- _EXERCISE DESCRIPTION_:
Look through the material below and copy exactly the lines from the line with "21: (170, 151, 5.01)" to the line with "34: (397, 133, 5.81)", those two lines included.
########
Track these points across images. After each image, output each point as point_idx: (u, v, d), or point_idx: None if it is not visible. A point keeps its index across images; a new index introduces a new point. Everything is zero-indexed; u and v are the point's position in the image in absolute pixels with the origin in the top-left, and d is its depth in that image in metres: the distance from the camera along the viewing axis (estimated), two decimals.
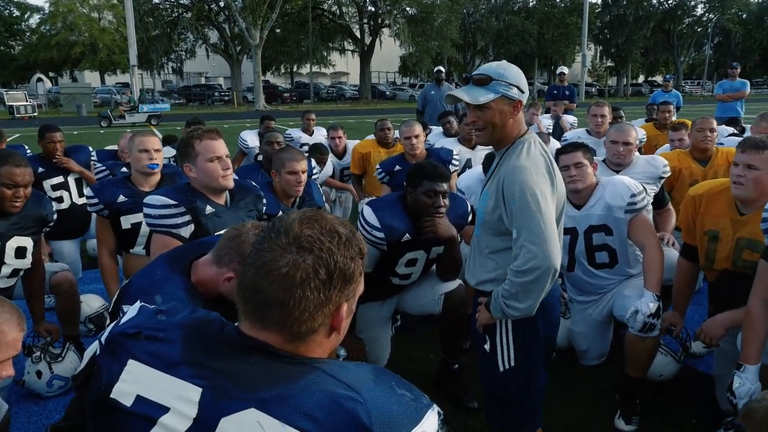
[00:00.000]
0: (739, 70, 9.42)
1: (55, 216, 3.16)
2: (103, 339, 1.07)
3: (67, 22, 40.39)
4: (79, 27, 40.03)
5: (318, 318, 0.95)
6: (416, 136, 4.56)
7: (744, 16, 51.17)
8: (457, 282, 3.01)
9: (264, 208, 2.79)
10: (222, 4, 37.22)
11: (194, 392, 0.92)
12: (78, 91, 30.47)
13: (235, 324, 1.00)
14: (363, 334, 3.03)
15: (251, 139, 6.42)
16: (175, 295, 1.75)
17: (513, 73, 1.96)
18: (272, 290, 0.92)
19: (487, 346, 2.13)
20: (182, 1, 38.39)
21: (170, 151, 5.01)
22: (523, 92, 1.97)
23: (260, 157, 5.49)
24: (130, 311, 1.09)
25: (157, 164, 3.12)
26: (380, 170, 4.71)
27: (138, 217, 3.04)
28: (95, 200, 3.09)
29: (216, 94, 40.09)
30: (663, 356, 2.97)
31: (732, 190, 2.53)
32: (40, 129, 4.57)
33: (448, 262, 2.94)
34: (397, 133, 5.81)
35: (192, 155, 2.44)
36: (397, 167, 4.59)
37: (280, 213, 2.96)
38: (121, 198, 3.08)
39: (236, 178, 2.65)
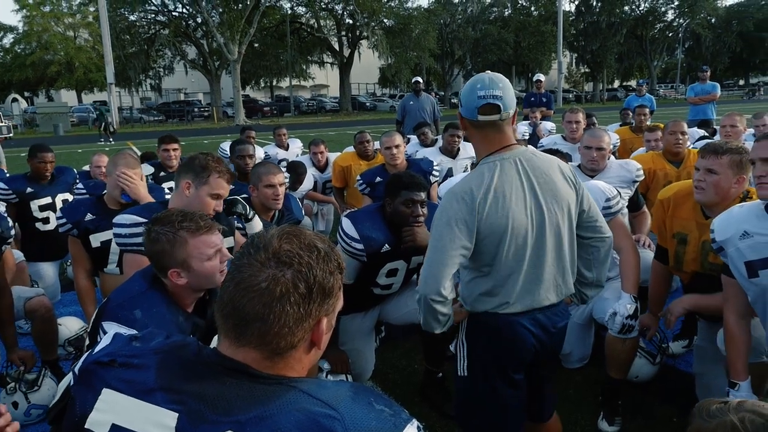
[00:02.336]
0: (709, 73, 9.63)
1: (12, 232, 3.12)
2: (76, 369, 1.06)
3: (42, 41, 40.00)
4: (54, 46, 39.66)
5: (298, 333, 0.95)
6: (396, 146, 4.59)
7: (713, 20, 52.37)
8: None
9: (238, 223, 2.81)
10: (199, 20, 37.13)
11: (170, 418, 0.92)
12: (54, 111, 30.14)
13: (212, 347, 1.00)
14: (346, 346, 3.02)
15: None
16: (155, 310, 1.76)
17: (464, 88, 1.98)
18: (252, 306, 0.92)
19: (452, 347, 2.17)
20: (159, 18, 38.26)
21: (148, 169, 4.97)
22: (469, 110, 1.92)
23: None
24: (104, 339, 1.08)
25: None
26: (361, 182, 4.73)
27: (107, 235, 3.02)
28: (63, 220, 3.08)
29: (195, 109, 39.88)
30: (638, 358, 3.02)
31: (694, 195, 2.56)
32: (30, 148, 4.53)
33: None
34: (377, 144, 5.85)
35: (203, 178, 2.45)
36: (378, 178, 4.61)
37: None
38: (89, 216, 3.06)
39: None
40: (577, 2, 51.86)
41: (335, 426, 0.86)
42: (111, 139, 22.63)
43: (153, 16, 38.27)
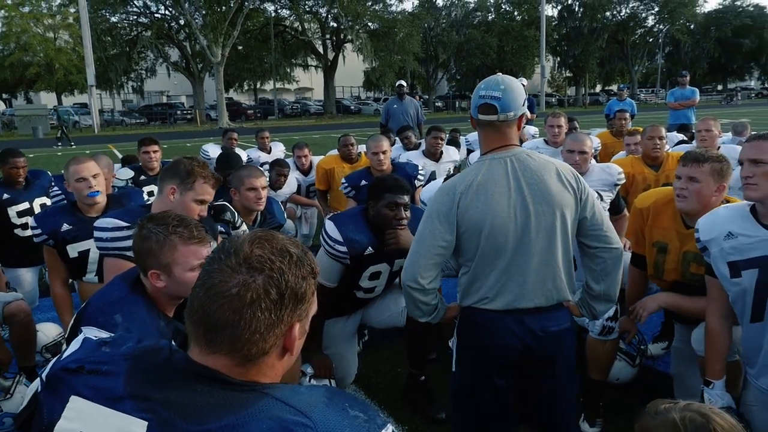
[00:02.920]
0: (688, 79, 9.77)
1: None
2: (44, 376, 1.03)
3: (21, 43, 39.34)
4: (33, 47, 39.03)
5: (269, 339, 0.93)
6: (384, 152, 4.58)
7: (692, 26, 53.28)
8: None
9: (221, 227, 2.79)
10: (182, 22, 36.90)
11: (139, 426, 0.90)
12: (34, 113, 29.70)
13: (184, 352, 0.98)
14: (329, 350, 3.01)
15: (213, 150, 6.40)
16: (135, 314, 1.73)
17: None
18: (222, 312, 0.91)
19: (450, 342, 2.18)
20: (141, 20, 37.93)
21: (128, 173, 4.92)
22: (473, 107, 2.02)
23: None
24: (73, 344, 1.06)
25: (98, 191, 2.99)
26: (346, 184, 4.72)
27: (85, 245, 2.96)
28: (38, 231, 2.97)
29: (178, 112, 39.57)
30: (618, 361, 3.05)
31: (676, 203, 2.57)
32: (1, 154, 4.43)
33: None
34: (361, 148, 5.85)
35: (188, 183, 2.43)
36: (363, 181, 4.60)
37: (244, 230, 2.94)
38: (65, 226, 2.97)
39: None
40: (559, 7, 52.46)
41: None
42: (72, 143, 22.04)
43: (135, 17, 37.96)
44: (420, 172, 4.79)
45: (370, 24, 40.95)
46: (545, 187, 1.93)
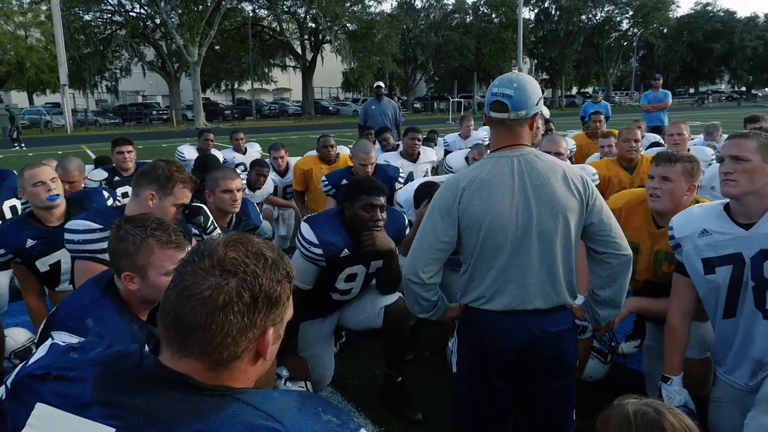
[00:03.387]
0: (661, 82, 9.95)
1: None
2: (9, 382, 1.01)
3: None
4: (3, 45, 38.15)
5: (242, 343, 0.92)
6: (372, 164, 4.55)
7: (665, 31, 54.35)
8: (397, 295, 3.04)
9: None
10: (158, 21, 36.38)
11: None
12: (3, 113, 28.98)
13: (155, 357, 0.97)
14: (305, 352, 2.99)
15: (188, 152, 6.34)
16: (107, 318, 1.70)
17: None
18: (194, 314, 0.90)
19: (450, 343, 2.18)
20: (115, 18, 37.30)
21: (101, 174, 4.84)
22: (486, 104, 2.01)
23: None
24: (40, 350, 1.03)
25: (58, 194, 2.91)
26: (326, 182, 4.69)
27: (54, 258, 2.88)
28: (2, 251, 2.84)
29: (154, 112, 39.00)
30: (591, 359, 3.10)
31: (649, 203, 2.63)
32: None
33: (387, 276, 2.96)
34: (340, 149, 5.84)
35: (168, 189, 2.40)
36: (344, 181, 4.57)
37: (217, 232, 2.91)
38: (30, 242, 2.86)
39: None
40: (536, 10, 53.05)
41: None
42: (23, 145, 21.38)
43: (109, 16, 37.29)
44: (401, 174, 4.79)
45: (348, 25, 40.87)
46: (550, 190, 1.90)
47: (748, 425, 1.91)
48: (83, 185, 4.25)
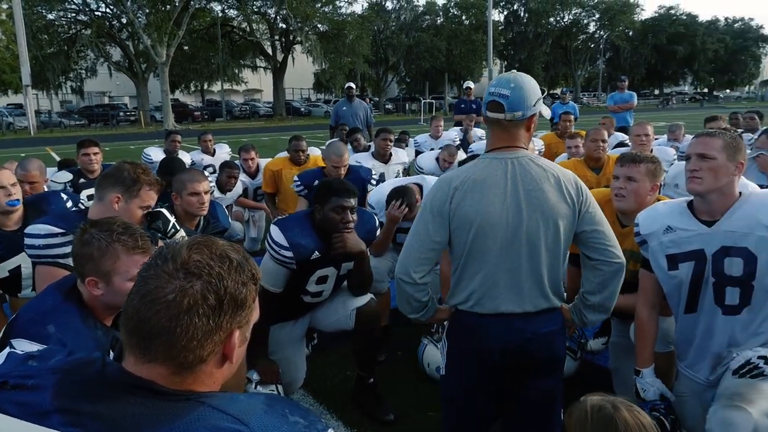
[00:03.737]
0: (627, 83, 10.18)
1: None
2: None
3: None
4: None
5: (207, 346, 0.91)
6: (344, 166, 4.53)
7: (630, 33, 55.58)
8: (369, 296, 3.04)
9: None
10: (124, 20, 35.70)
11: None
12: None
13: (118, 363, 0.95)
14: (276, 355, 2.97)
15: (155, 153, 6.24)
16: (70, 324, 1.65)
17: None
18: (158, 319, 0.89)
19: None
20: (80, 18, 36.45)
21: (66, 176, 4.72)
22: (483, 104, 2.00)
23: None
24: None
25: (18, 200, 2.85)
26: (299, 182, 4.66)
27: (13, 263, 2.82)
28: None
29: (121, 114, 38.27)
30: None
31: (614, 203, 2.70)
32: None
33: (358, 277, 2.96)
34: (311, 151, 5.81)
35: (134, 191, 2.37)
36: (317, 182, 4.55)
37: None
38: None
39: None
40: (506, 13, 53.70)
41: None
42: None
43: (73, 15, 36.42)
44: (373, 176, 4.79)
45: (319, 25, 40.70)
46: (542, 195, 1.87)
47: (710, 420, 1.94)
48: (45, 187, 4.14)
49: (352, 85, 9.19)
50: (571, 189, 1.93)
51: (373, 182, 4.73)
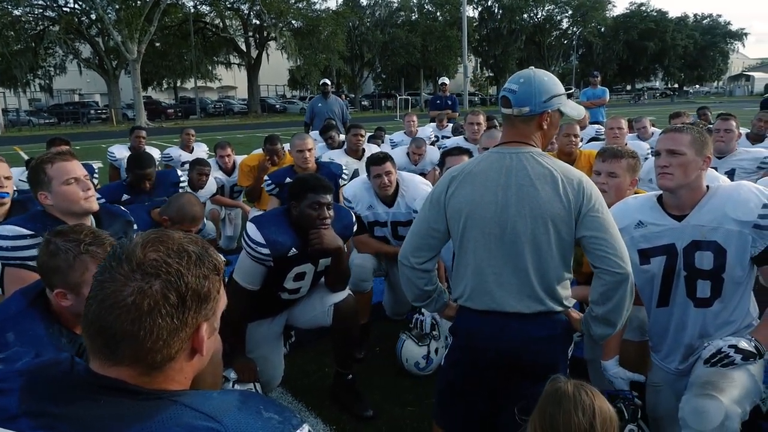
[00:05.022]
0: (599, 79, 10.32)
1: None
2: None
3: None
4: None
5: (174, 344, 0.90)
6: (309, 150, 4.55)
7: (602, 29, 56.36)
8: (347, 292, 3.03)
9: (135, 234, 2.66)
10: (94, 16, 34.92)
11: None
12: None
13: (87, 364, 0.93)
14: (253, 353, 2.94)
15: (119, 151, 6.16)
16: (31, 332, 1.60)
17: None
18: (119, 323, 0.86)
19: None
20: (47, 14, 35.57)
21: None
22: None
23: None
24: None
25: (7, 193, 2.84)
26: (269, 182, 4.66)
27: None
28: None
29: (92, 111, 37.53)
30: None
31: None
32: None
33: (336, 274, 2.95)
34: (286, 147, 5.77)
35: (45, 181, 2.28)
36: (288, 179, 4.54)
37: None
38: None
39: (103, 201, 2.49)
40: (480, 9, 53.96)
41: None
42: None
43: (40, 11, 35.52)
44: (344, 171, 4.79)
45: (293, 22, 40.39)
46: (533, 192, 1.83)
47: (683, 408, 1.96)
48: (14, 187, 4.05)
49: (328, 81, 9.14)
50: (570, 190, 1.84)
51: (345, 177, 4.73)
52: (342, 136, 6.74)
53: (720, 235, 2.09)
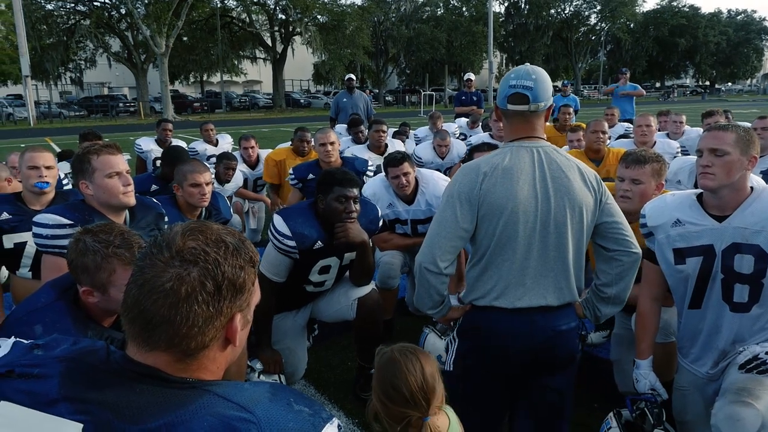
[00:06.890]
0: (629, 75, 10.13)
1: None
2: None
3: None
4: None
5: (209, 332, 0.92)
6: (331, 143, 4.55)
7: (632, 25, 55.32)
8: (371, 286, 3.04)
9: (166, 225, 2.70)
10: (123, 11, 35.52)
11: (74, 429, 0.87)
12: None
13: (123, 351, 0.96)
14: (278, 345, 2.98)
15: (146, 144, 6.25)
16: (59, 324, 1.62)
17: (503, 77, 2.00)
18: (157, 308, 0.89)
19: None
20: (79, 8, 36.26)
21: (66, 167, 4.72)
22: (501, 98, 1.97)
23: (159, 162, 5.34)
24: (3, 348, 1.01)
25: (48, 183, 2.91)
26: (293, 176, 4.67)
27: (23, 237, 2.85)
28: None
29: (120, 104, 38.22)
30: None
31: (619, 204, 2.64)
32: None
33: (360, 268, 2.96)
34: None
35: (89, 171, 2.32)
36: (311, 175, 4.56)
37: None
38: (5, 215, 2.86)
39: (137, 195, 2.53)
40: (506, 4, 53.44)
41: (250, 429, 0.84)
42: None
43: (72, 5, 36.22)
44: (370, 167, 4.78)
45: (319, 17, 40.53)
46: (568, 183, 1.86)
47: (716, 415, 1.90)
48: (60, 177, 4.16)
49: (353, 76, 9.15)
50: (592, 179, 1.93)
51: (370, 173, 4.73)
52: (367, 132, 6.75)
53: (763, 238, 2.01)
########
- _TASK SOLUTION_:
21: (170, 151, 5.01)
22: (523, 92, 1.97)
23: (260, 157, 5.49)
24: (130, 311, 1.09)
25: (157, 164, 3.12)
26: (380, 170, 4.71)
27: (138, 217, 3.04)
28: (95, 200, 3.09)
29: (216, 94, 40.09)
30: (663, 356, 2.97)
31: (732, 190, 2.53)
32: (40, 129, 4.57)
33: (448, 262, 2.94)
34: (397, 133, 5.81)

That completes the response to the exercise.